Low-Level Security Separation via hashcoding of all executables/scripts via cached/validated Hashcodes

Why do we still have malware, spyware, ransomware, or backdoors? Is it because our firewalls or Anti-virus solutions are only reactive and not proactive? Or is it because we don’t have walled/secured gardens or has security a too high price we would need to pay (i.e., restricting our dynamic progress or open standards)?

Currently, Computer Security is based on paradigms that are NOT capable of “eliminating” malware or restricting AI/AGI (capable of coding or reverse code engineering (RCE)). We also can’t kill an out-of-control AI globally or treat an escaped AI as malware. However, if a rogue AI escapes, we would need a global Kill-Switch to regain control over our technology.

I wrote a book on AI-assisted hacking (i.e., hacking based on an assumed/extreme level of skills, like reverse code engineering): “2028 - Hacker-AI and Cyberwar 2.0+ (Securing our Future: Proactive Resilience through Separated Security Measures)”. The main conclusion is that we must remove cyberspace as a battlefield for cyberwar with technical solutions; we must be able to stop AI-based malware. Any scenario of using AI in cyberwar or cybercrime is pure madness.

The proposed solution is based on low-level security separation that prevents the commingling of regular computation from security-related confirmation/validation code. Initially, it is based on updatable low-level/hypervisor-based software; in the 2nd step: separate, non-bypassable, retrofittable hardware components within the databus or storage/network components.

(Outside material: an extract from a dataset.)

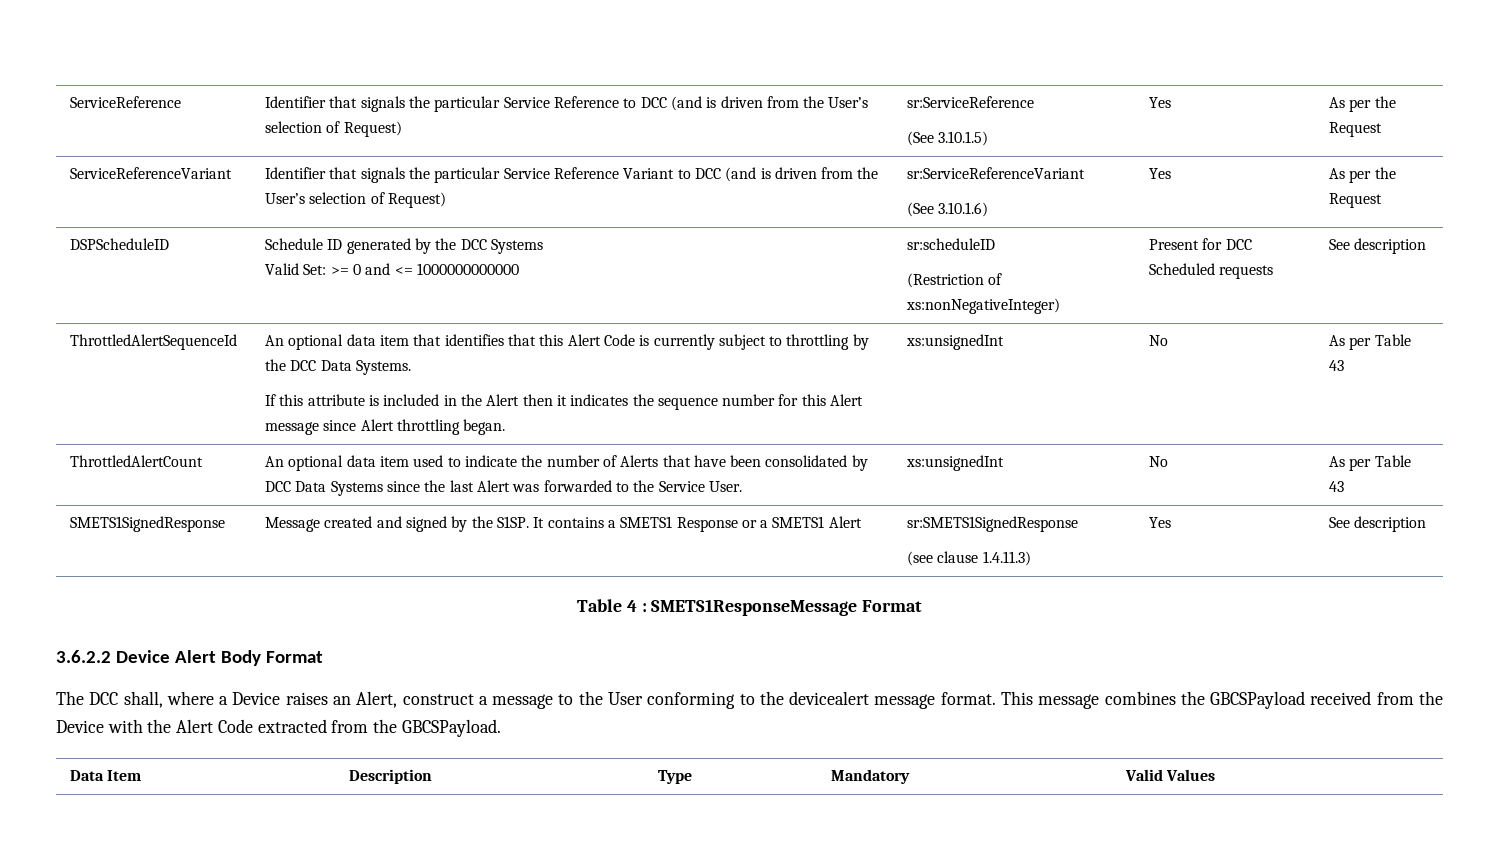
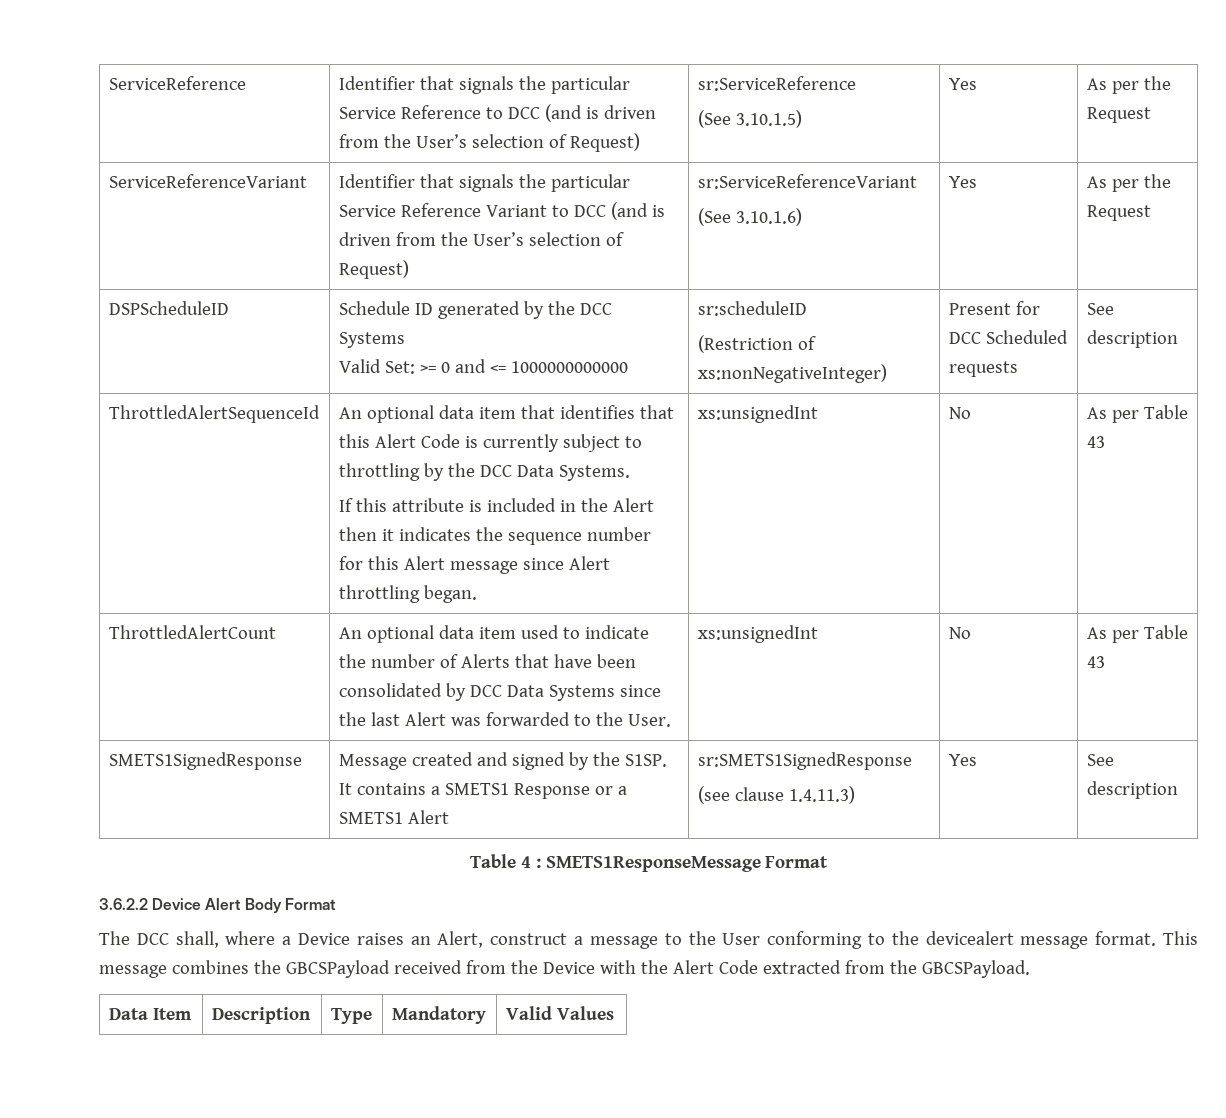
[658,481,705,492] Service -> (623, 719) none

A fast quantum leap in computer security is urgently needed if we want to remain in control of our IT hardware. My concern is (1) rogue nations (starting a cyberwar using AI tools), (2) criminals using AI to bypass 2FA and automate cybercrime, and (3) AI hiding within our technical ecosystem trying to gain covert control over IT resources. Due to our dependence on technology, cybersecurity is a human rights issue – which means it should not matter how much security a person/organization can afford – it means we must be fundamentally safe from malware, trojans, spyware, ransomware, or we can easily/quickly attribute damage to a culprit (and not a patsy). This is feasible (and not wishful thinking).

Using AI in cyber defense will not automatically shift the balance toward defender advantage. However, a defender advantage is required – otherwise, the speed of AI misusing vulnerabilities could make our security unmanageable and untrustworthy.

What I want to propose is cybersecurity that provides proactive, redundant, low-level separable (updateable/retrofittable) protection without bothering users (or developers). My goal would be “security overkill” against misuse of CPUs by nation actors and AI/AGI (even if it uses reverse code engineering or dynamic code modifications. The solution is voluntary, interoperable with existing tech, and does NOT include potentially illegal methods (like hackbacks or beacons)

Preparing the world for AI/AGI and against rogue/adversarial nations eager to utilize our vulnerabilities is extremely urgent (see letter for 6 months of AI moratorium). I thought about solution(s) and included some fundamental ideas in my above-mentioned book. I worked out more details for this solution – I am certain it is doable.